Today’s readings: Proverbs 9, 1-6; Ephesians 5, 15-20; John 6, 51-58.

The challenge for Christians living today is how to rise to the occasion without giving in to temptations of pessimism or apocalyptic reading of whatever surrounds us. At every juncture of history these were real temptations, and believers have always been very prone to superficial reading of the times.

This is precisely what St Paul speaks about in Ephesians when he writes: “This may be a wicked age, but your lives should redeem it”. On a very positive note, St Paul exhorts his community not to miss out on the golden opportunities that present themselves in life.

There are moments in life which we normally consider as opportune. ‘Opportune’ means a favourable time, an opportunity to grasp, something not to be missed.

From a faith perspective, it is a moment of grace. It is a time not to miss, but at the same time which can so easily be missed.

In today’s readings, the personification of wisdom in Proverbs is coupled with Jesus himself who in John’s classic discourse in chapter six is presented as the guarantee of a life that never ends, or as the remedy against all that kills in us the spirit of true life.

Wisdom cannot be confused with knowledge, which we acquire and which makes us believe we can explain or dominate all that life is about. Wisdom is something we need to aspire to; it comes from above, it is not an achievement.
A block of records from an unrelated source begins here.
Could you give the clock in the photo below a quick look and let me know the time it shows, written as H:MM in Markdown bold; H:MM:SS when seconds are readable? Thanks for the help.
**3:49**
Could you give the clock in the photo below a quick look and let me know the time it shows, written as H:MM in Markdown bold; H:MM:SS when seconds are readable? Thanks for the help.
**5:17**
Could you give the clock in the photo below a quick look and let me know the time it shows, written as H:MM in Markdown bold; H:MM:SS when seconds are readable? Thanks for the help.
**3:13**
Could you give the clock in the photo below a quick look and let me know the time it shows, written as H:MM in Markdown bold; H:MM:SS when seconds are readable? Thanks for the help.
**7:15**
There is a certain basic stupidity in our lives in the way we approach whatever we go through. At times this lends itself to the presumption of knowing it all. Presumption kills the spirit in us, it leaves no opening towards redemption.
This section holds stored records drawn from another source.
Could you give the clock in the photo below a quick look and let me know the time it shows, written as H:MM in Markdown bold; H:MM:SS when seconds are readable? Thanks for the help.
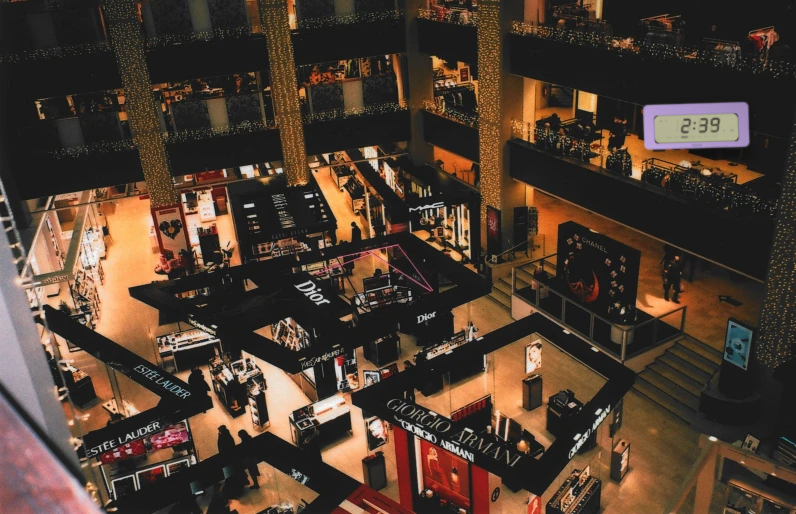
**2:39**
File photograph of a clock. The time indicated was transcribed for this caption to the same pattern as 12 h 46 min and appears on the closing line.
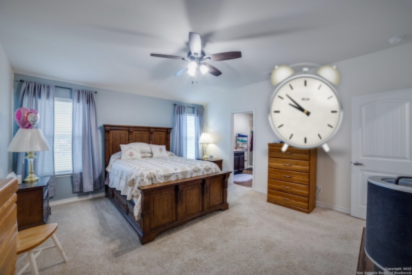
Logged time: 9 h 52 min
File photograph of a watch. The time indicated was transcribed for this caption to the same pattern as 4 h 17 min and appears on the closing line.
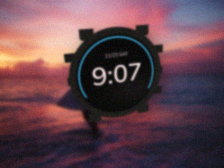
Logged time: 9 h 07 min
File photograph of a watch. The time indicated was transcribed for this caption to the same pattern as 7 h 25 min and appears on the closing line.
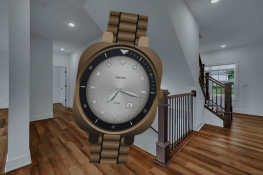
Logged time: 7 h 17 min
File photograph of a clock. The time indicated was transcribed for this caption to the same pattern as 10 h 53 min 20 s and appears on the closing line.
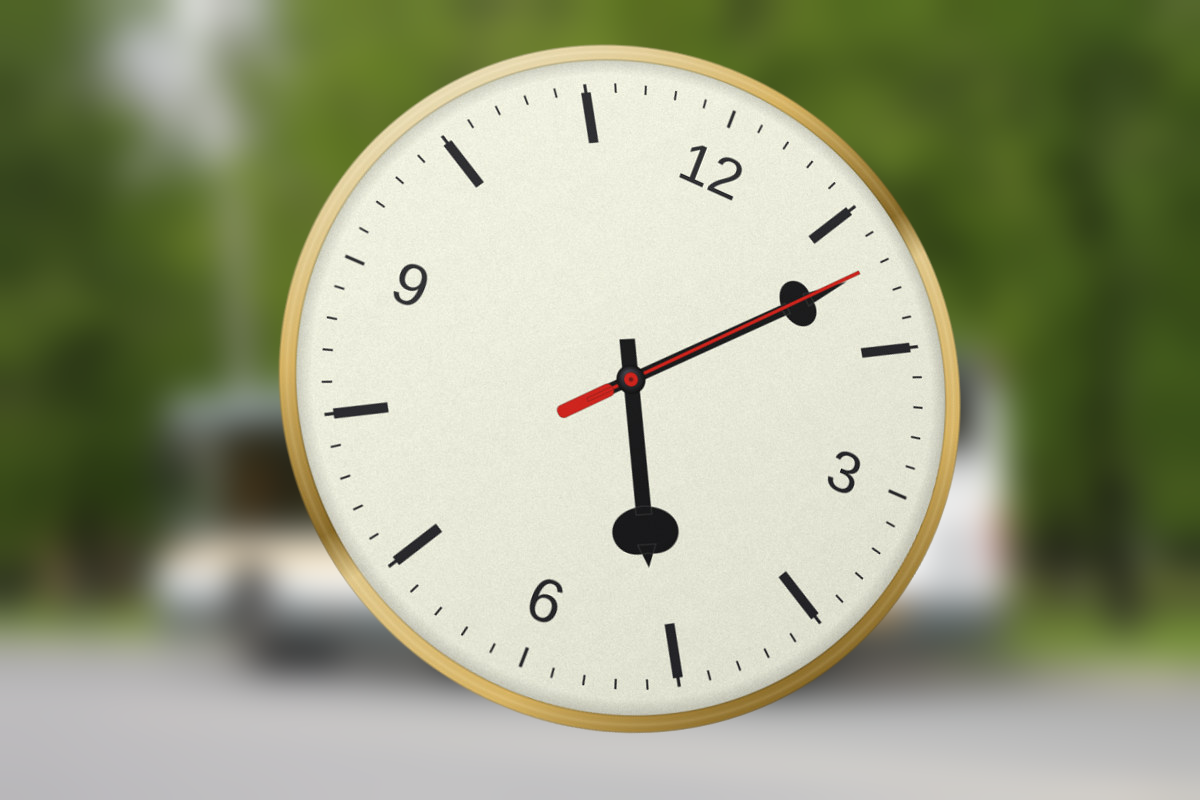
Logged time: 5 h 07 min 07 s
Presumption impoverishes the spirit, because the moment we are led to believe that we have conquered the world, we come to realise that we ourselves have rather been conquered and enslaved.

St Paul in Ephesians speaks about dissipation and being thoughtless or stupid, but also about the possibility of redeeming the times we live in.

Wisdom enables us to have foresight, to see in depth, not superficially.

The gospel today speaks of a wisdom that is somewhat different from that of the desert fathers who entered into solitude and retirement, who lived in hermitages in search of enlightenment.

The gospel today, in the words of Jesus as daily and spiritual nourishment, suggests a different wisdom that we need daily, that makes us grasp the moment we live in.

It is the enlightenment that comes our way. It is the revelation of God’s wisdom to children and those who are like children; it is the wisdom that seeks out the poor andmarginalised in the strategic points of the city.

It is the wisdom that comes down from heaven and that makes life sustainable. The Jews kept arguing about this without even noticing that they were missing the whole point.

That was the sin of the Jews and that is our sin whenever, like the Jews, we miss God’s wisdom in time, in the here and now when we most need to be enlightened.

It’s always like crucifying Jesus to save religion, the same story repeating itself to this day.

To have this wisdom, to be enlightened by God’s grace, is what makes life sustainable. And that is what first and foremost we needand what Jesus is speaking about in this gospel.

Unfortunately, along the way we always fall prey to stupidity and gratify ourselves with easy substitutes.

Sandra Schneiders, who authored numerous books on spirituality, has written that “the theology which undergirded our spirituality in the past cannot be resuscitated, and intelligent people cannot live a spirituality which is theologically bootless. We are, to a large extent, running on theological empty”.

Substitutes do not nourish us. We badly need to go straight to the point where our spiritual nourishmentis concerned.